Josh Pyke has forged a bold and distinct path since his breakthrough album Memories & Dust 10 years ago, selling out shows worldwide and delivering a unique sound which has garnered him a wealth of respect from fellow musos and fans combined. To celebrate the milestone, we caught up with the enigmatic Josh to talk about his upcoming tour, his unique take on a ‘best of’ album, his mini web documentary series, life on the road after having kids and smashing nangs at Glastonbury.
Obviously it’s been 10 years now since Memories & Dust, do you think that the music you’re writing has evolved much for you?
I think I’ve just become better at recognising when something’s worth pursuing. I think I probably wrote a lot more songs when I first started that I didn’t finish because I just didn’t, you know … something sounded kinda good and then I’d pursue it and I’d be like, oh f*ck it, I don’t like this song after all. Whereas now I cull a lot earlier so, it’s just something about honing my instincts, I pretty much only pursue songs that are worth pursuing now. Beyond that I think you know, I mean technology’s changed – I have a studio at home now so record my stuff (at home), which makes the creative process a lot freer; I can experiment a lot more. I think my eventual creative process is pretty much the same, which is just to muck around until something feels right and then follow through to the natural conclusion.
And is that the same with touring? Obviously, you started out spending heaps of time on the road, and it’s still a big part of what you do – do you find yourself doing music differently onstage?
Yeah, I mean when I first started, I started solo – just a guitar and I was singing, then I eventually built up a band. This next tour is with a full band, which is gonna be great. Over the years I’ve also developed my solo show, which involves a loop pedal and little bits and bobs of technology.
It’s also the difference between the band shows and the solo shows, the difference between having a sort of monologue with the audience as opposed to having a conversation with the crowd, when you play solo. I like both of them but, yeah, live – it’s developed a lot. Also, all the songs are quite different when I play them live, which gives them all a fresh kind of breath of life, but it also makes it more interesting for people coming to see the show because it’s not exactly the same as on the album.
You touched on something there, with regards to effects pedals and such – when you’re playing solo, do you find yourself using a lot more technical skill or equipment than you would when you’re cutting loose with the band?
Yeah, absolutely! Playing with the band, I just kind of take a back seat – apart from vocally – but when you’re playing solo – it’s all you. The loop pedal, you kind of have to learn how to co-ordinate your body to make it all work, and that took a long time. A long time practising, and when I haven’t done it for a while I have to do a couple of days worth of practise. It’s not like rehearsal, it’s like training – getting your body back into co-ordination. Playing solo, I just find adding those elements kind of takes it to the next level, kind of keeps you engaged. I don’t use it in every song, I probably only use it in 6 songs out of a 20 song set, but it just adds a little bit of fairy dust on top.

## [Exercise goal]
Repeat the part of the Josh Pyke interview starting with "I think I’ve" and going on through "the natural conclusion.", switching "studio" for "workshop".

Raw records
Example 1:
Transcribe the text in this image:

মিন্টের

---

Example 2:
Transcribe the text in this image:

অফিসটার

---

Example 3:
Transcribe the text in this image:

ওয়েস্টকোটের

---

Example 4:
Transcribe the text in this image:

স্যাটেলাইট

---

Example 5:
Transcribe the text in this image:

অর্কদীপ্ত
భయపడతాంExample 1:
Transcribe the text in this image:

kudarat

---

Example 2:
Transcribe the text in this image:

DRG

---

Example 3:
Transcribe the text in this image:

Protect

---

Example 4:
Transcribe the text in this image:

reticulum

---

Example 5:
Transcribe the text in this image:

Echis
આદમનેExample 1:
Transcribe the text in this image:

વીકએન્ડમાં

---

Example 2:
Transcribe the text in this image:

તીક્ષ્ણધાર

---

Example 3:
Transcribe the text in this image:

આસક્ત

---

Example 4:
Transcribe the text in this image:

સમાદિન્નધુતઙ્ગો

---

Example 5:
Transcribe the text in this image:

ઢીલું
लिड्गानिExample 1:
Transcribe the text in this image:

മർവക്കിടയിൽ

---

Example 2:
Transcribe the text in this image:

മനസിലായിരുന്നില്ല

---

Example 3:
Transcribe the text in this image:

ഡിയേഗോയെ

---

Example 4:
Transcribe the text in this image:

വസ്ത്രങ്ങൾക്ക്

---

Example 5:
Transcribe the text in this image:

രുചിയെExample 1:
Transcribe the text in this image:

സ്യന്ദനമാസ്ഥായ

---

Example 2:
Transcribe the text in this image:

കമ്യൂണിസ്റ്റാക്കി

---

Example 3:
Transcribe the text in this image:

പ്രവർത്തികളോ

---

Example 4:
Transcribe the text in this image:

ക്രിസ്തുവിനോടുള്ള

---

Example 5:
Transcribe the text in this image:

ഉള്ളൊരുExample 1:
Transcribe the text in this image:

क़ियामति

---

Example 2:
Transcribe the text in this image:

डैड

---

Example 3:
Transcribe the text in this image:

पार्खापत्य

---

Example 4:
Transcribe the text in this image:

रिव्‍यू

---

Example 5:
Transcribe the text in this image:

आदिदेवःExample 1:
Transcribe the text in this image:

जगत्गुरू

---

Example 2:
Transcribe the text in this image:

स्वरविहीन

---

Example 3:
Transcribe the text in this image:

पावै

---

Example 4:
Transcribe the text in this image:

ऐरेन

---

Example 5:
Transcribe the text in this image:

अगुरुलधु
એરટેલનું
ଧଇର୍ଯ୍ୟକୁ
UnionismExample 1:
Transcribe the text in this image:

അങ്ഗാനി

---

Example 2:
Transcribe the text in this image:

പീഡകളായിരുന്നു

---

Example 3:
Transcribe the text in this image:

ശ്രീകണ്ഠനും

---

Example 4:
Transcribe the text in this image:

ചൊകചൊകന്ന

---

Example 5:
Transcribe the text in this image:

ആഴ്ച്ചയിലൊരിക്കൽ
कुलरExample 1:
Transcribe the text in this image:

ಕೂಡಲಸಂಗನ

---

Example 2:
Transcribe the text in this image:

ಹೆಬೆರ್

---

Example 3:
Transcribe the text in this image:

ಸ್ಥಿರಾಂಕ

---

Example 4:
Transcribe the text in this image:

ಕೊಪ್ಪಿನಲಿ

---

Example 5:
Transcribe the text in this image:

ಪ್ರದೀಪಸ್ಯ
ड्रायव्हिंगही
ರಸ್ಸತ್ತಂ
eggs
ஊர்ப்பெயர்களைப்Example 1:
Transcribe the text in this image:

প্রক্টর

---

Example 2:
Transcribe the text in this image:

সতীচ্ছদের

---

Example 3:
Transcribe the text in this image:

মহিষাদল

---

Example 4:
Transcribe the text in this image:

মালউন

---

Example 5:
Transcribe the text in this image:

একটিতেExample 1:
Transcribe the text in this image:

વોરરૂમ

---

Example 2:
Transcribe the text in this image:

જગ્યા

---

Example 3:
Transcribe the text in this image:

## [Written reply]
I think I’ve just become better at recognising when something’s worth pursuing. I think I probably wrote a lot more songs when I first started that I didn’t finish because I just didn’t, you know … something sounded kinda good and then I’d pursue it and I’d be like, oh f*ck it, I don’t like this song after all. Whereas now I cull a lot earlier so, it’s just something about honing my instincts, I pretty much only pursue songs that are worth pursuing now. Beyond that I think you know, I mean technology’s changed – I have a workshop at home now so record my stuff (at home), which makes the creative process a lot freer; I can experiment a lot more. I think my eventual creative process is pretty much the same, which is just to muck around until something feels right and then follow through to the natural conclusion.